What the task requires -
Everything in the listing below must be set down again exactly, apart from the pictures.
------------------------------------
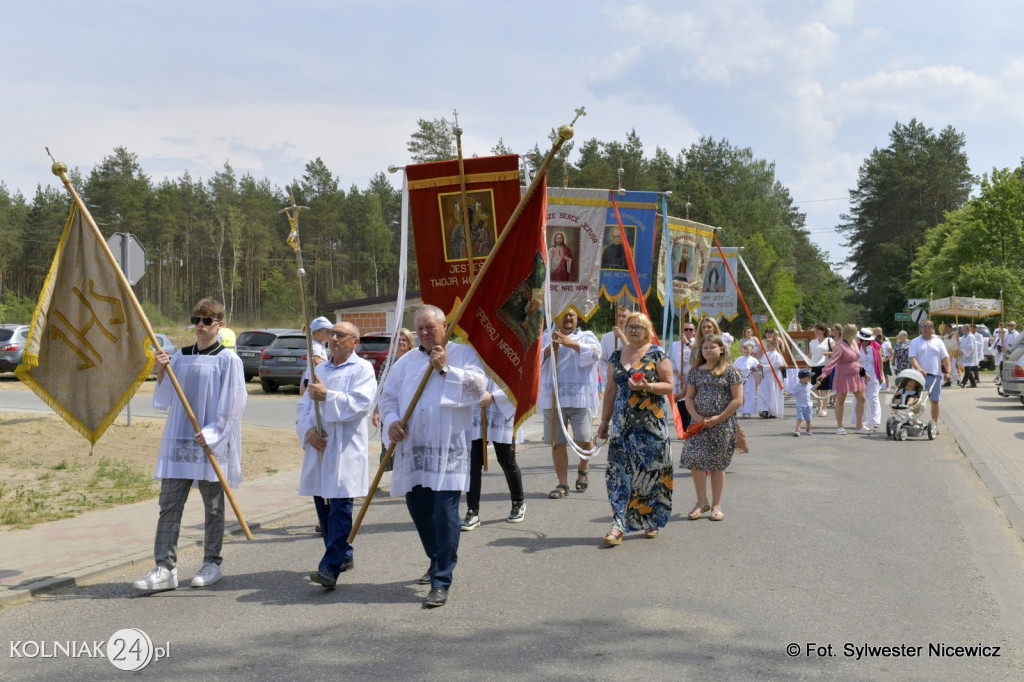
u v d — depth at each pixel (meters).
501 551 6.77
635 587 5.76
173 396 5.89
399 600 5.55
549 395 9.23
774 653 4.56
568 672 4.30
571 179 65.19
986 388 26.98
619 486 7.05
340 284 91.19
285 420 16.78
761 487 9.53
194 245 89.00
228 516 8.09
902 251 79.94
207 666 4.42
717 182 75.50
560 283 10.33
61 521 7.81
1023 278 50.34
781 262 74.31
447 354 6.01
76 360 6.30
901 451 12.71
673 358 12.48
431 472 5.55
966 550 6.76
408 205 7.62
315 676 4.27
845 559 6.46
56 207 83.56
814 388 18.36
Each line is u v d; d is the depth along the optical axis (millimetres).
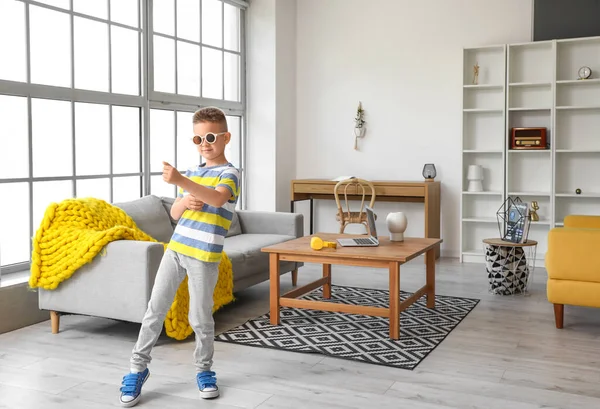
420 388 2953
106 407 2736
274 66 6762
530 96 6277
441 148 6660
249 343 3662
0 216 4137
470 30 6469
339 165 7082
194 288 2812
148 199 4730
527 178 6375
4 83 4031
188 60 5969
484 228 6578
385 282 5371
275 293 4051
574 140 6156
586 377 3090
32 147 4309
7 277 4070
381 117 6875
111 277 3631
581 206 6203
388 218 4348
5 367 3236
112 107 5004
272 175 6848
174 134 5766
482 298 4777
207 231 2783
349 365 3285
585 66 6031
------------------------------------
Task result -
u v d — depth at each pixel (meters).
501 551 6.77
635 587 5.76
173 396 5.89
399 600 5.55
549 395 9.23
774 653 4.56
568 672 4.30
571 179 65.19
986 388 26.98
619 486 7.05
340 284 91.19
285 420 16.78
761 487 9.53
194 245 89.00
228 516 8.09
902 251 79.94
207 666 4.42
717 182 75.50
560 283 10.33
61 521 7.81
1023 278 50.34
781 262 74.31
447 354 6.01
76 360 6.30
901 451 12.71
673 358 12.48
431 472 5.55
966 550 6.76
408 205 7.62
315 676 4.27
845 559 6.46
56 207 83.56
814 388 18.36
Each line is u v d; d is the depth along the optical axis (millimetres).
420 388 2953
106 407 2736
274 66 6762
530 96 6277
441 148 6660
249 343 3662
0 216 4137
470 30 6469
339 165 7082
194 288 2812
148 199 4730
527 178 6375
4 83 4031
188 60 5969
484 228 6578
385 282 5371
275 293 4051
574 140 6156
586 377 3090
32 147 4309
7 277 4070
381 117 6875
111 277 3631
581 206 6203
388 218 4348
5 367 3236
112 107 5004
272 175 6848
174 134 5766
482 298 4777
207 231 2783
349 365 3285
585 66 6031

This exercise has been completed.